**Exercise prompt:**
Reproduce the listing below in full and without alteration, apart from its pictures.

**Entries shown:**
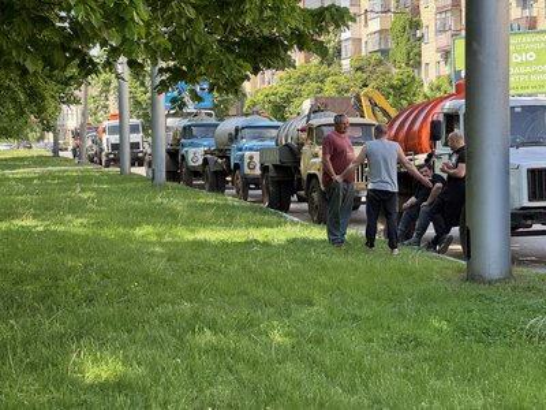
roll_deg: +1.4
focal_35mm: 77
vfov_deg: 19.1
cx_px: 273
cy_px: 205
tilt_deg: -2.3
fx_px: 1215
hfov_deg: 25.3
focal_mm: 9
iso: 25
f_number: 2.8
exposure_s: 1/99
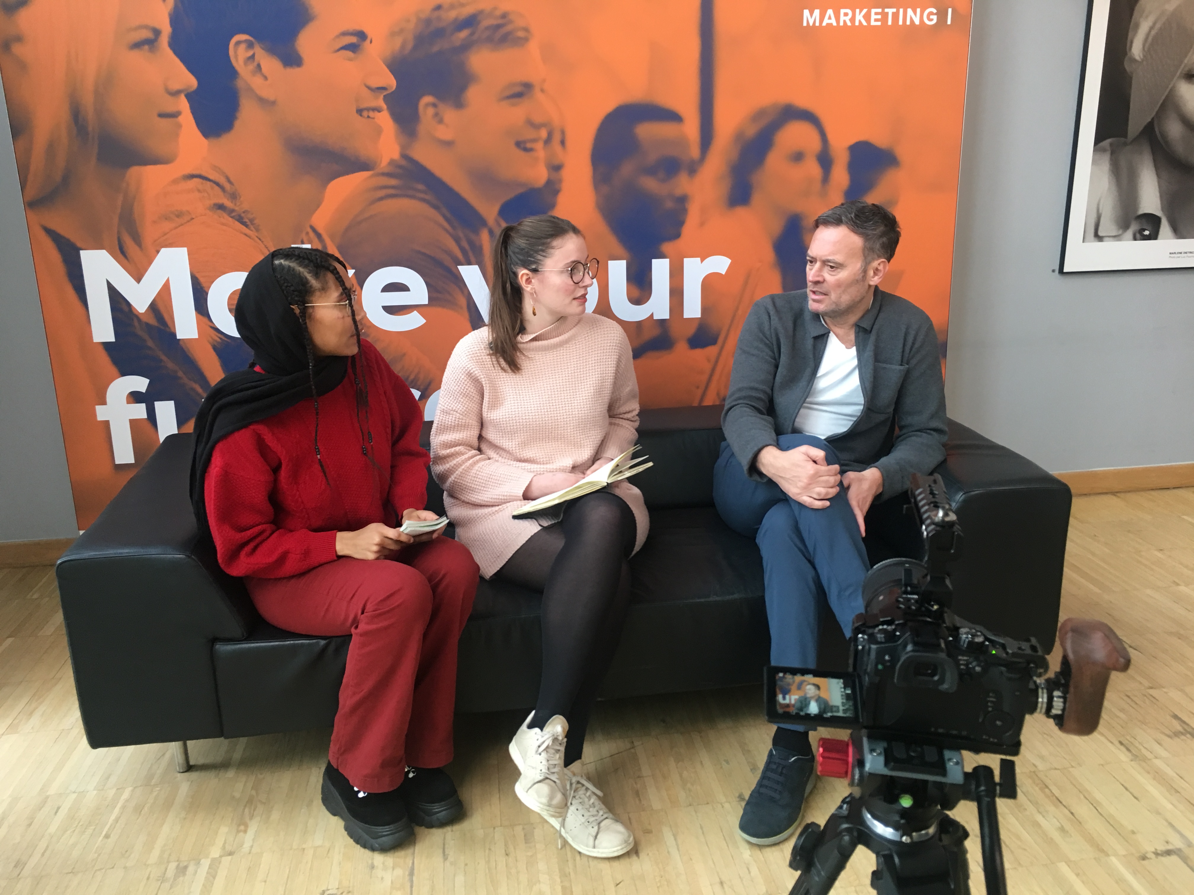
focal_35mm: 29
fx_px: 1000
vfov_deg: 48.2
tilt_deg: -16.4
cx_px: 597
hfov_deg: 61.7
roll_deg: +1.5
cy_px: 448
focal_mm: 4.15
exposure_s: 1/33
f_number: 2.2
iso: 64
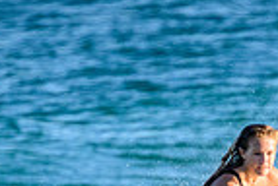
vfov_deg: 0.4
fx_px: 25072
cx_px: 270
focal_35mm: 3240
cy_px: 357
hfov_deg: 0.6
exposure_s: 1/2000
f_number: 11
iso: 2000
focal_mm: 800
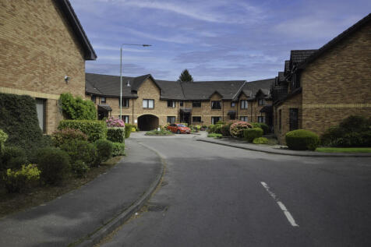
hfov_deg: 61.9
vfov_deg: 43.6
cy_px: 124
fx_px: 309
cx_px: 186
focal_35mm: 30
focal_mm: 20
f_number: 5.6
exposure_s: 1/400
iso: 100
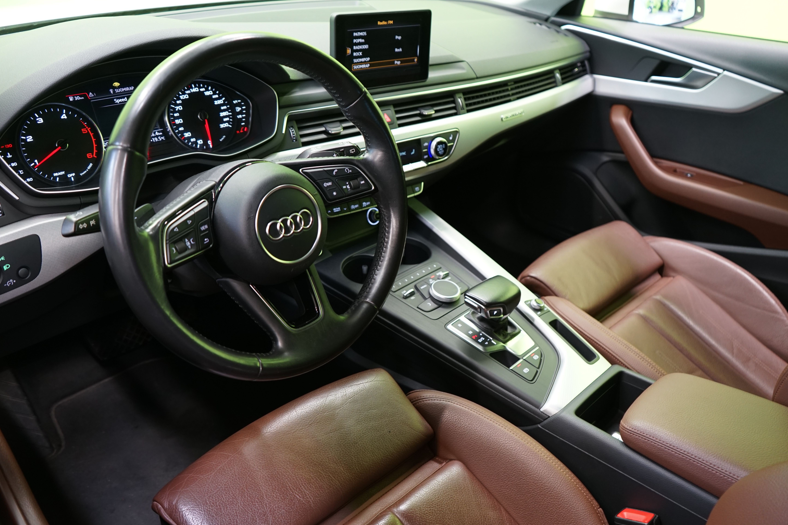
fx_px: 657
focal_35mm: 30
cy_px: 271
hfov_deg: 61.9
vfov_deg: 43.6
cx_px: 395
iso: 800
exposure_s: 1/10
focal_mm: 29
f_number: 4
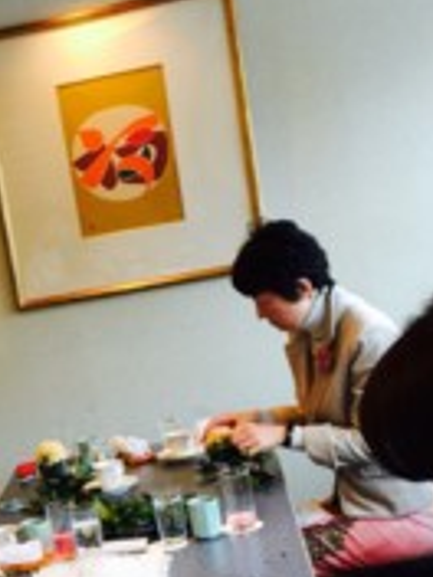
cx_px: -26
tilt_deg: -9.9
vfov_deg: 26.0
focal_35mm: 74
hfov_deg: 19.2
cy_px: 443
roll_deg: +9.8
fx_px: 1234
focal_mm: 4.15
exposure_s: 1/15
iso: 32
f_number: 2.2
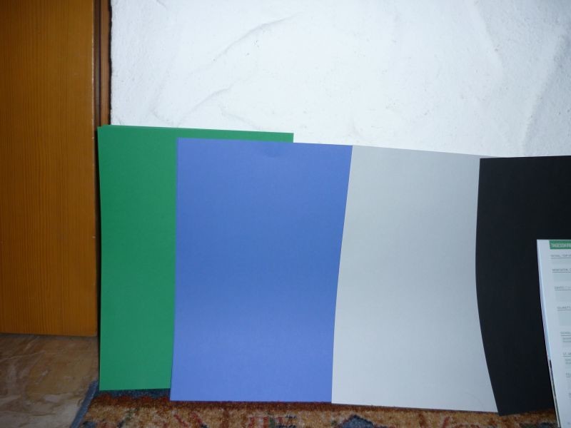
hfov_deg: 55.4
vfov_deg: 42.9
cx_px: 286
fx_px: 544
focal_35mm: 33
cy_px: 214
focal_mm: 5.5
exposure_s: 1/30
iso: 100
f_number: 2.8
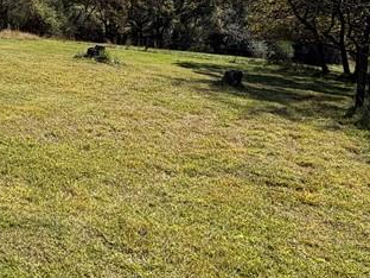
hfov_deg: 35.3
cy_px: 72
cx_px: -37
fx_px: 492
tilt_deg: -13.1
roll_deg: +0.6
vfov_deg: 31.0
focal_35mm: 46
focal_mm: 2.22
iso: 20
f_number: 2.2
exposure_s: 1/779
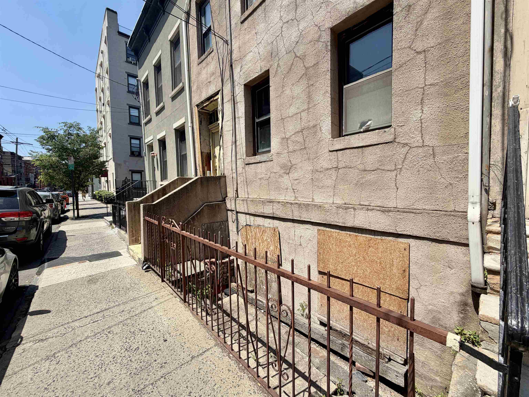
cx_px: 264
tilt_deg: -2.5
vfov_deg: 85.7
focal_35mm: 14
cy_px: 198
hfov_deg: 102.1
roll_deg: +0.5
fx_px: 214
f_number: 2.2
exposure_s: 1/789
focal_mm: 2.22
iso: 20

**Response below:**
roll_deg: +1.4
focal_35mm: 77
vfov_deg: 19.1
cx_px: 273
cy_px: 205
tilt_deg: -2.3
fx_px: 1215
hfov_deg: 25.3
focal_mm: 9
iso: 25
f_number: 2.8
exposure_s: 1/99
focal_35mm: 29
fx_px: 1000
vfov_deg: 48.2
tilt_deg: -16.4
cx_px: 597
hfov_deg: 61.7
roll_deg: +1.5
cy_px: 448
focal_mm: 4.15
exposure_s: 1/33
f_number: 2.2
iso: 64
vfov_deg: 0.4
fx_px: 25072
cx_px: 270
focal_35mm: 3240
cy_px: 357
hfov_deg: 0.6
exposure_s: 1/2000
f_number: 11
iso: 2000
focal_mm: 800
hfov_deg: 61.9
vfov_deg: 43.6
cy_px: 124
fx_px: 309
cx_px: 186
focal_35mm: 30
focal_mm: 20
f_number: 5.6
exposure_s: 1/400
iso: 100
fx_px: 657
focal_35mm: 30
cy_px: 271
hfov_deg: 61.9
vfov_deg: 43.6
cx_px: 395
iso: 800
exposure_s: 1/10
focal_mm: 29
f_number: 4
cx_px: -26
tilt_deg: -9.9
vfov_deg: 26.0
focal_35mm: 74
hfov_deg: 19.2
cy_px: 443
roll_deg: +9.8
fx_px: 1234
focal_mm: 4.15
exposure_s: 1/15
iso: 32
f_number: 2.2
hfov_deg: 55.4
vfov_deg: 42.9
cx_px: 286
fx_px: 544
focal_35mm: 33
cy_px: 214
focal_mm: 5.5
exposure_s: 1/30
iso: 100
f_number: 2.8
hfov_deg: 35.3
cy_px: 72
cx_px: -37
fx_px: 492
tilt_deg: -13.1
roll_deg: +0.6
vfov_deg: 31.0
focal_35mm: 46
focal_mm: 2.22
iso: 20
f_number: 2.2
exposure_s: 1/779
cx_px: 264
tilt_deg: -2.5
vfov_deg: 85.7
focal_35mm: 14
cy_px: 198
hfov_deg: 102.1
roll_deg: +0.5
fx_px: 214
f_number: 2.2
exposure_s: 1/789
focal_mm: 2.22
iso: 20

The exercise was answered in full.